▸ **PROMPT**
Repeat the data below in full. Pictures must not be part of the copy.

▽

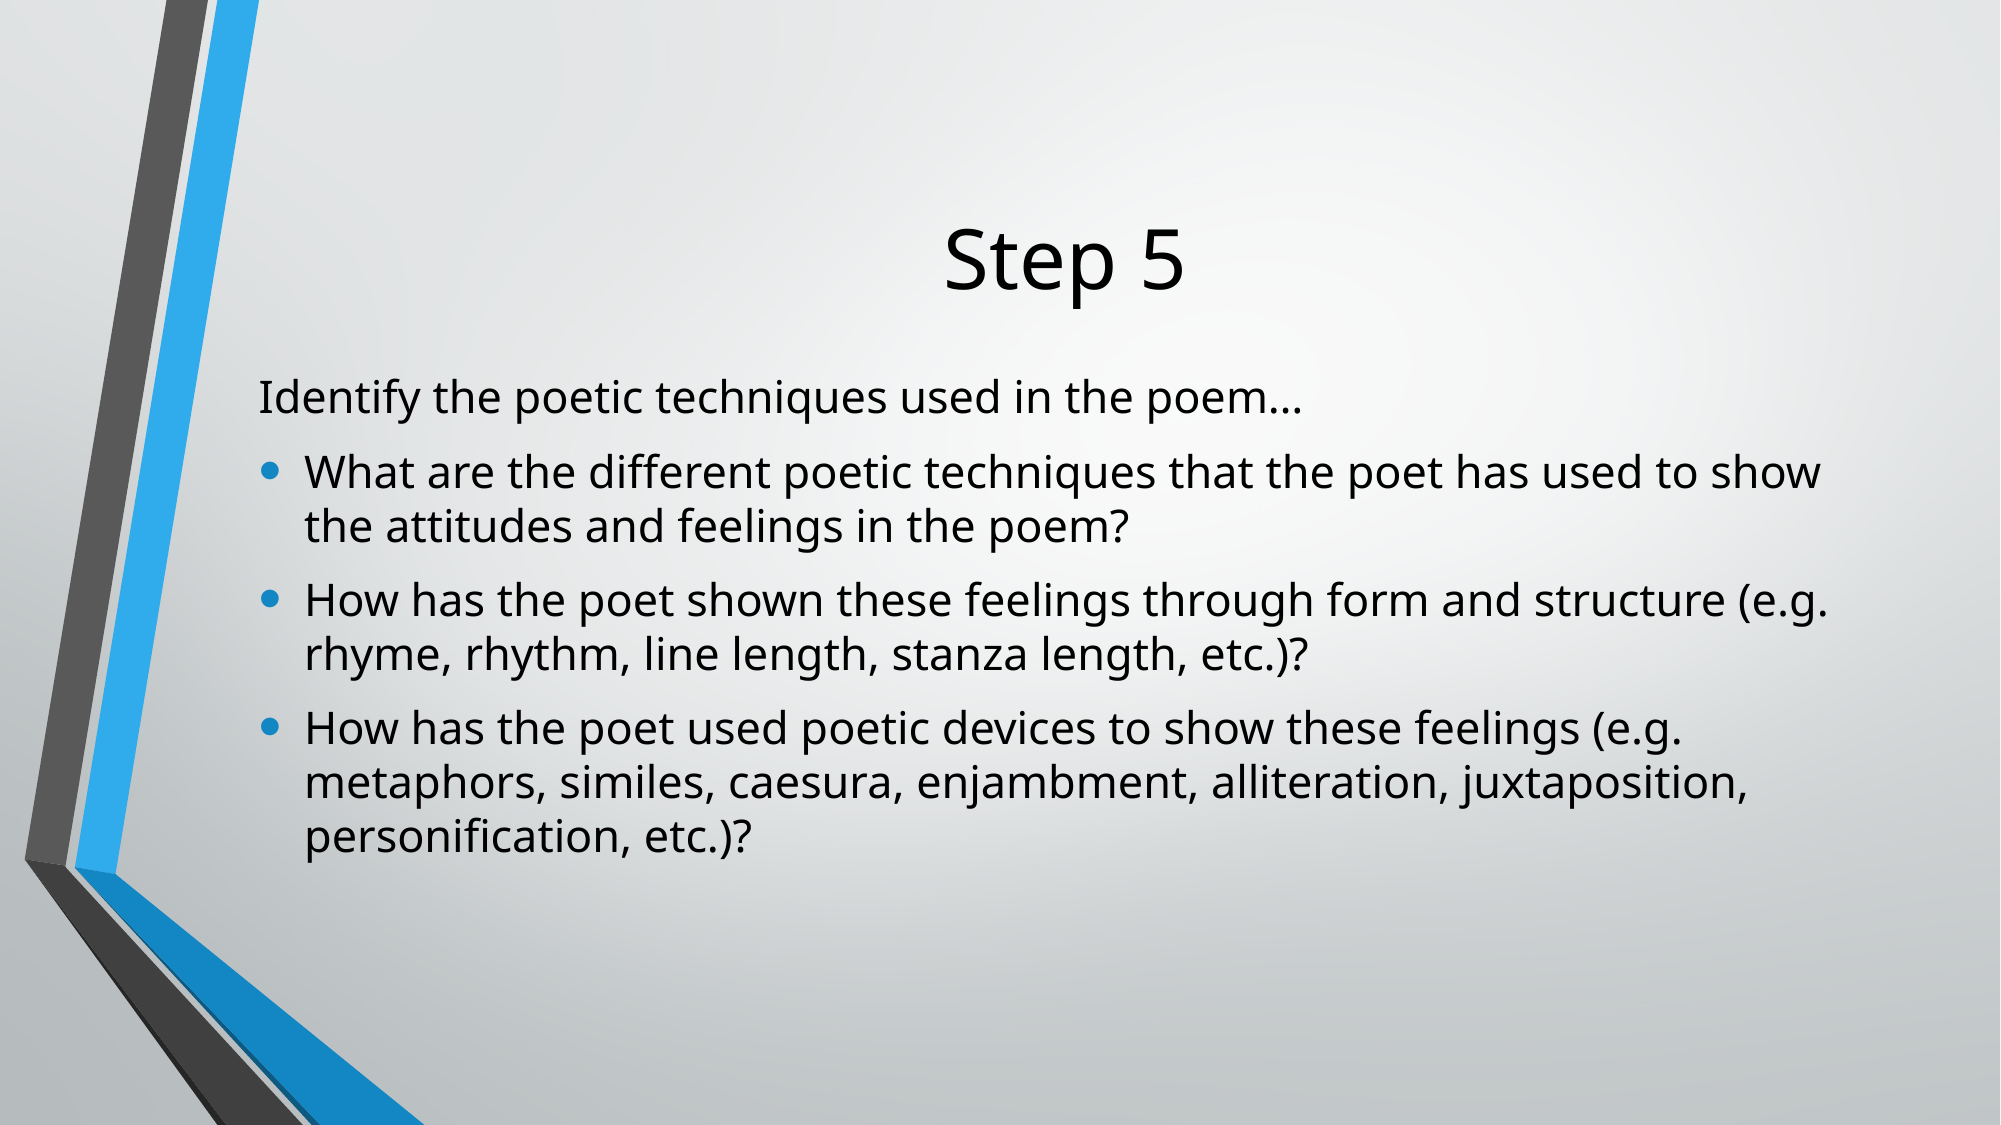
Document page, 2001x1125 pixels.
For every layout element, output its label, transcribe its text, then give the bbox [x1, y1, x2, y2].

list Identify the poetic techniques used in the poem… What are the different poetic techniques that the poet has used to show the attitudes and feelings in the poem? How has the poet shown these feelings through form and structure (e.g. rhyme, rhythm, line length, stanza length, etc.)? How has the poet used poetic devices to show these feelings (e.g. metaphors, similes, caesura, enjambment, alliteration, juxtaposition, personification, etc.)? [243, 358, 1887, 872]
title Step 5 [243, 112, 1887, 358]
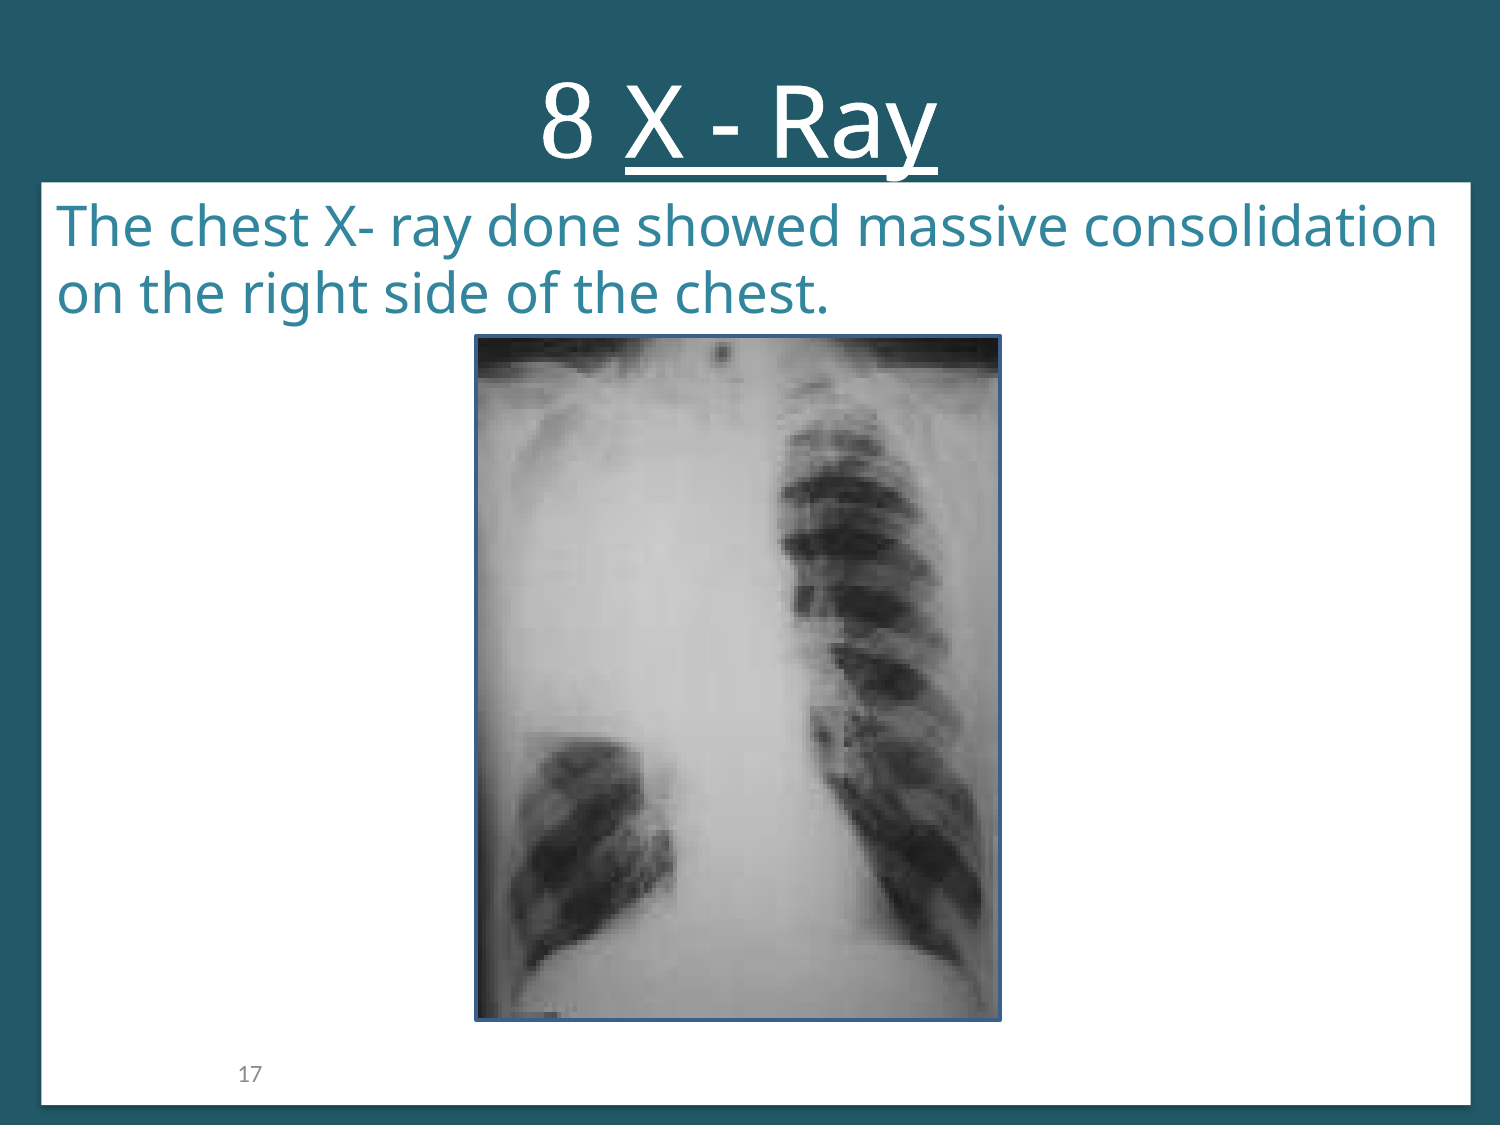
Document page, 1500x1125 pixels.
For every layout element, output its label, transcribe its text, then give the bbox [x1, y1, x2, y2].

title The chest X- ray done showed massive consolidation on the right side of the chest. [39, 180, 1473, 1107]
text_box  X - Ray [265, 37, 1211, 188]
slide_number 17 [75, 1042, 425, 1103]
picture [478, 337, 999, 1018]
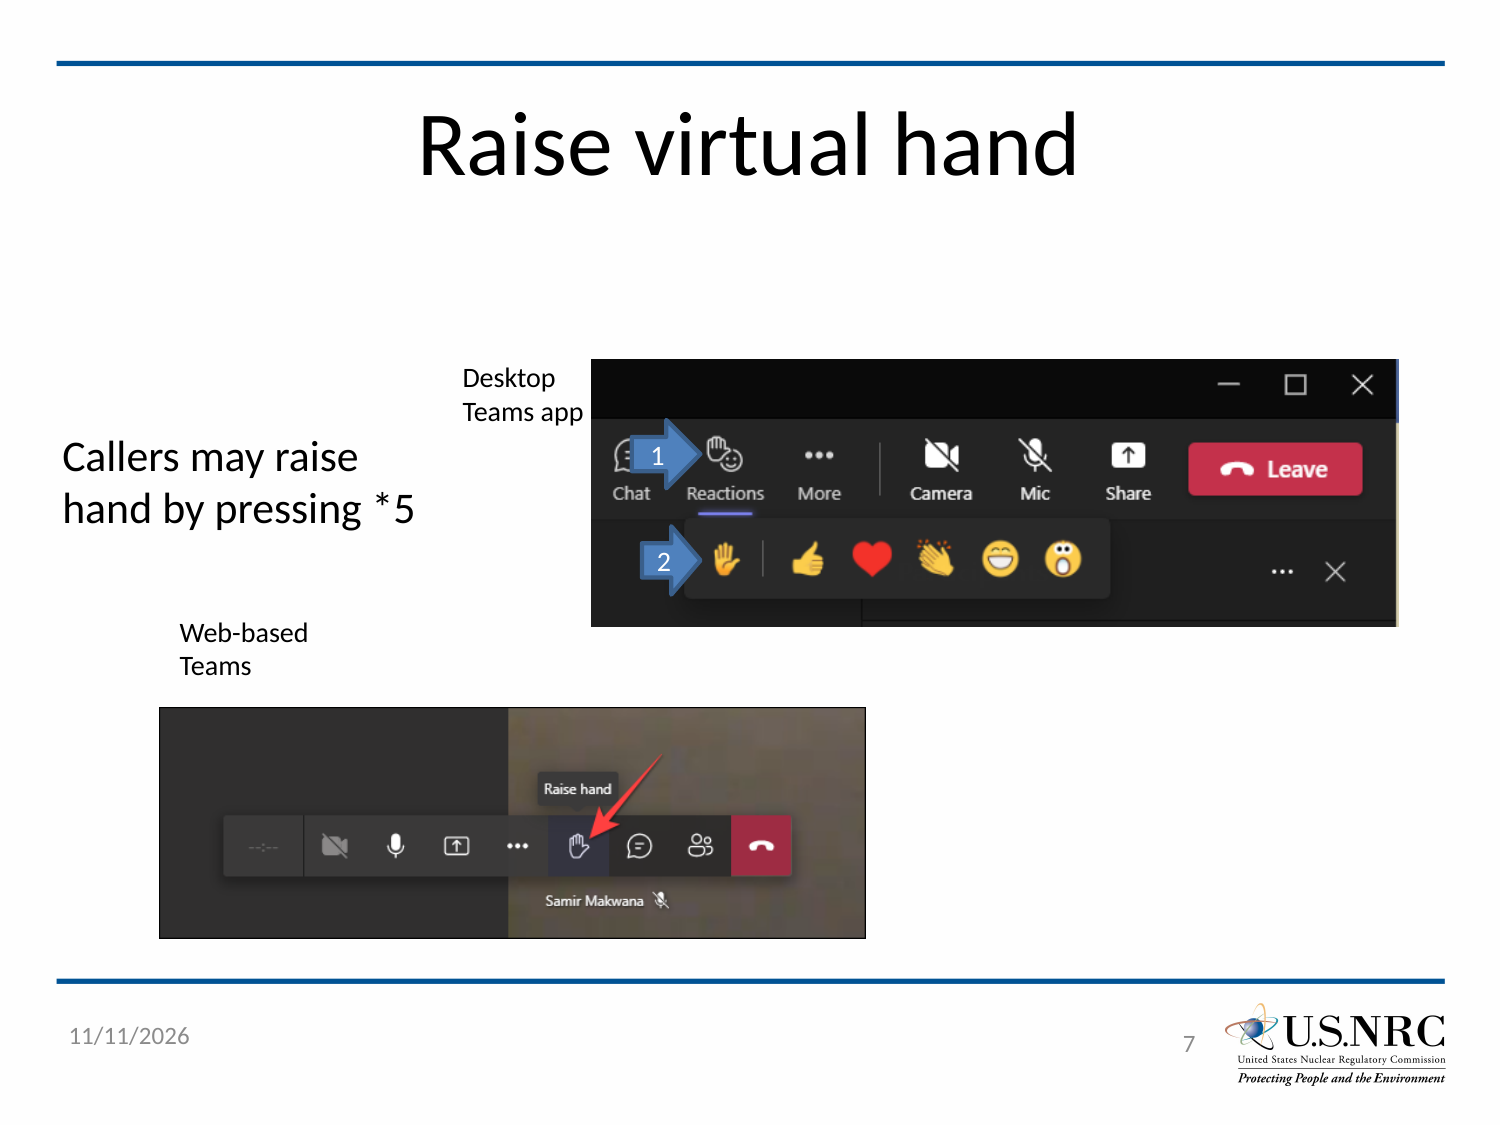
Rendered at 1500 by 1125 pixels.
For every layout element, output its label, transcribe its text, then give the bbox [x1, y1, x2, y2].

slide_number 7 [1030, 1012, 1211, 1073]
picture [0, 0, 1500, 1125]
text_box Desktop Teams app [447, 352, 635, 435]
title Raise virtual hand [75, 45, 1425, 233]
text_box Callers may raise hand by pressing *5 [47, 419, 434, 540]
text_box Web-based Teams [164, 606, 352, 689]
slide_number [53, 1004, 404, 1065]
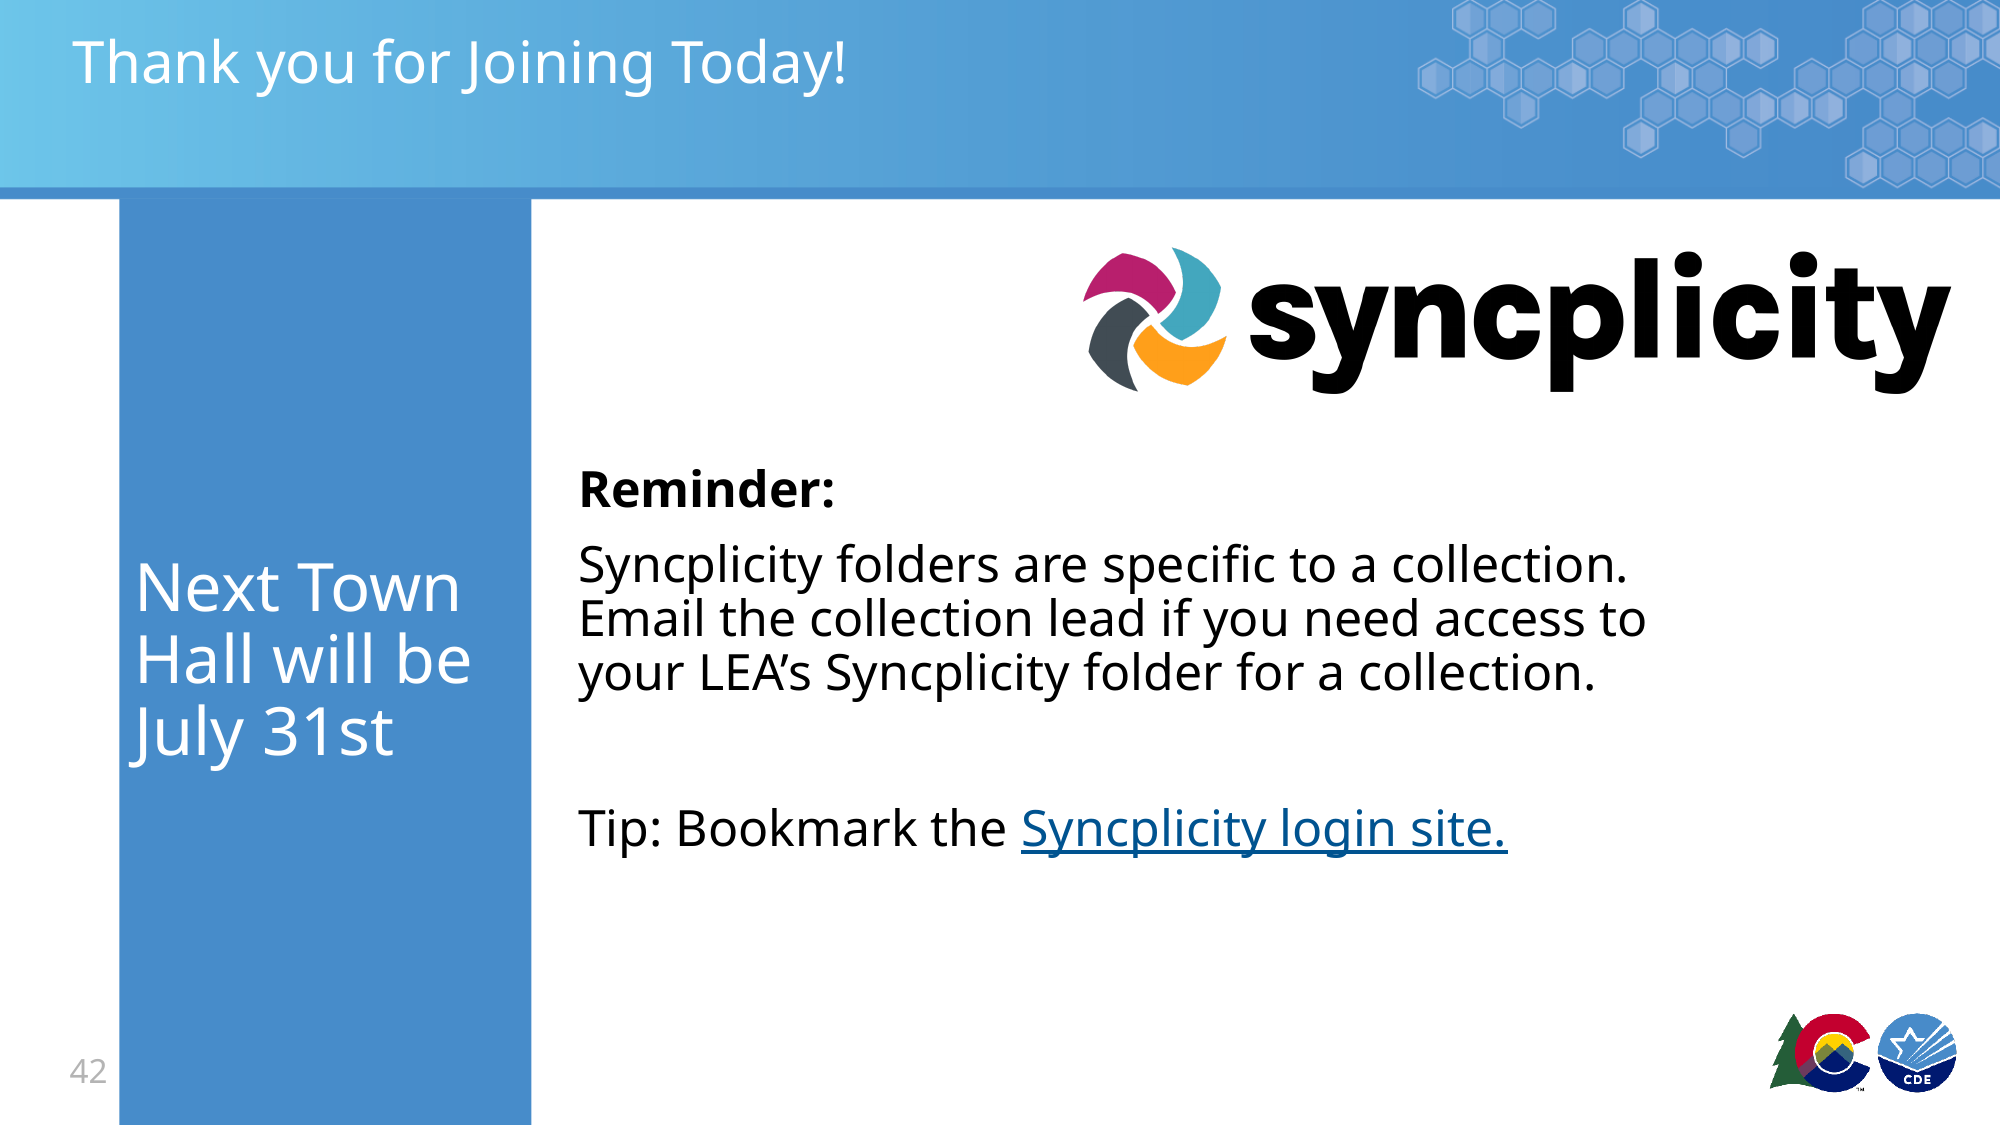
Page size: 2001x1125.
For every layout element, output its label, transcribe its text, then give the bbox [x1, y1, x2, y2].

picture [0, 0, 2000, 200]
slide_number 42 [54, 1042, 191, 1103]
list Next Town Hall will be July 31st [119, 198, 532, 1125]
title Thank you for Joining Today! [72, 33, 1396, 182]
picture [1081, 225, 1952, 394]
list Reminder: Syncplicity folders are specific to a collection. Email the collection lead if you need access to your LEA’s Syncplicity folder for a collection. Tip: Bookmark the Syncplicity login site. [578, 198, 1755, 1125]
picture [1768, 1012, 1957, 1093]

△

▸ **WRITTEN SOLUTION**
Document page, 2001x1125 pixels.
For every layout element, output its label, transcribe its text, then give the bbox [x1, y1, x2, y2].

list Identify the poetic techniques used in the poem… What are the different poetic techniques that the poet has used to show the attitudes and feelings in the poem? How has the poet shown these feelings through form and structure (e.g. rhyme, rhythm, line length, stanza length, etc.)? How has the poet used poetic devices to show these feelings (e.g. metaphors, similes, caesura, enjambment, alliteration, juxtaposition, personification, etc.)? [243, 358, 1887, 872]
title Step 5 [243, 112, 1887, 358]
Document page, 1500x1125 pixels.
For every layout element, output its label, transcribe its text, then give the bbox [x1, y1, x2, y2].

title The chest X- ray done showed massive consolidation on the right side of the chest. [39, 180, 1473, 1107]
text_box  X - Ray [265, 37, 1211, 188]
slide_number 17 [75, 1042, 425, 1103]
picture [478, 337, 999, 1018]
Rendered at 1500 by 1125 pixels.
For every layout element, output its label, transcribe its text, then give the bbox [x1, y1, x2, y2].

slide_number 7 [1030, 1012, 1211, 1073]
picture [0, 0, 1500, 1125]
text_box Desktop Teams app [447, 352, 635, 435]
title Raise virtual hand [75, 45, 1425, 233]
text_box Callers may raise hand by pressing *5 [47, 419, 434, 540]
text_box Web-based Teams [164, 606, 352, 689]
slide_number [53, 1004, 404, 1065]
Page size: 2001x1125.
For every layout element, output its label, transcribe its text, then give the bbox [x1, y1, x2, y2].

picture [0, 0, 2000, 200]
slide_number 42 [54, 1042, 191, 1103]
list Next Town Hall will be July 31st [119, 198, 532, 1125]
title Thank you for Joining Today! [72, 33, 1396, 182]
picture [1081, 225, 1952, 394]
list Reminder: Syncplicity folders are specific to a collection. Email the collection lead if you need access to your LEA’s Syncplicity folder for a collection. Tip: Bookmark the Syncplicity login site. [578, 198, 1755, 1125]
picture [1768, 1012, 1957, 1093]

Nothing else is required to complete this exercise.